Là-dessus, il passa sans s'inquiéter de mettre le pauvre canard à l'abri de la serre cruelle. Je levai les yeux et je vis cinq ou six de ces brigands ailés décrivant leurs cercles funestes au-dessus de lui. Ils attendaient d'avoir dépecé sa femelle et d'avoir un peu d'appétit pour venir le prendre. Je ne saurais vous dire quelle tristesse s'empara de moi. C'était une image de la fatalité. La mort plane comme cela sur la tête de ceux qu'on aime. Si elle les prend, qu'a-t-on à faire en ce monde, sinon de barboter dans un coin, comme ce canard hébété qui se baigne au soleil en attendant son heure?

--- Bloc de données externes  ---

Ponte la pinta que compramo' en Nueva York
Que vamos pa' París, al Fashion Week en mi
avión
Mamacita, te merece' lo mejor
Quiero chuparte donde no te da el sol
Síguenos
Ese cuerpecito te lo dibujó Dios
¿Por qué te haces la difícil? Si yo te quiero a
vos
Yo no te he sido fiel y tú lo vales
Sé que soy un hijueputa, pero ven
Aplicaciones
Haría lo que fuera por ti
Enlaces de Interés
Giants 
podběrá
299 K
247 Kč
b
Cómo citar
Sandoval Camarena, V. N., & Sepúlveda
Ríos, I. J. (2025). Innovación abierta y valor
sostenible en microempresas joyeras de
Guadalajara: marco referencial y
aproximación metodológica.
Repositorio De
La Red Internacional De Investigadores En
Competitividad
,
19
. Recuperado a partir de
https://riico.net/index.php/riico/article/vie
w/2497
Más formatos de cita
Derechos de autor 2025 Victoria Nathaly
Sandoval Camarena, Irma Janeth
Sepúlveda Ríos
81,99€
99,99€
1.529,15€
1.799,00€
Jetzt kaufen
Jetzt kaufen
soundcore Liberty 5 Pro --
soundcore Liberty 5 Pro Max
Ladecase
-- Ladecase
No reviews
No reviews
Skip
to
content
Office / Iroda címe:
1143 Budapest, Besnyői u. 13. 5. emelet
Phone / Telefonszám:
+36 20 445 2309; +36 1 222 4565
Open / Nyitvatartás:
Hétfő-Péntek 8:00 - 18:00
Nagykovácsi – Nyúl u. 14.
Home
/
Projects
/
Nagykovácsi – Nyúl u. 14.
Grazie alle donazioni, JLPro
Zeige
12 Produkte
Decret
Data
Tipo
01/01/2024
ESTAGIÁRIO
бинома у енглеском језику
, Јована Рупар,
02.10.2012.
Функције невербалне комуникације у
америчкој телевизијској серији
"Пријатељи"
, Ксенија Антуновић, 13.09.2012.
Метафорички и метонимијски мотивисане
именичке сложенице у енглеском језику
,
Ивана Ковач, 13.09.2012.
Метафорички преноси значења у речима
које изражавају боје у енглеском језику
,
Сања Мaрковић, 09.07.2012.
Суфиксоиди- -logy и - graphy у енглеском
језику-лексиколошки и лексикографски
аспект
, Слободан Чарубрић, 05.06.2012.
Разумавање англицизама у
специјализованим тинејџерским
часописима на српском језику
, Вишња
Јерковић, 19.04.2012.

L'abandon de ces oiseaux étrangers, objets de luxe dans la demeure princière, était, du reste, très en harmonie avec celui qui se faisait sentir dans le parc. La même malpropreté que dans les rues de Rome, les mêmes souillures sur les fleurs que sur les pavés de la ville éternelle. Cela sent le dégoût de la vie. Je crois qu'un spleen profond dévore ici les grandes existences. Je ne sais si elles se l'avouent, mais cela est écrit sur les pierres de leurs maisons à formes coquettes et sur les riantes perspectives de leurs allées abandonnées. Est-ce la saison encore pluvieuse et incertaine qui fait ce désert dans des lieux si beaux? est-ce la dévotion ou l'ennui, ou la tristesse qui retiennent à Rome ces hôtes ingrats envers le printemps? On dit que toutes les villas sont délaissées ou négligées et que celle-ci est encore une des mieux entretenues. J'ai peine à le croire.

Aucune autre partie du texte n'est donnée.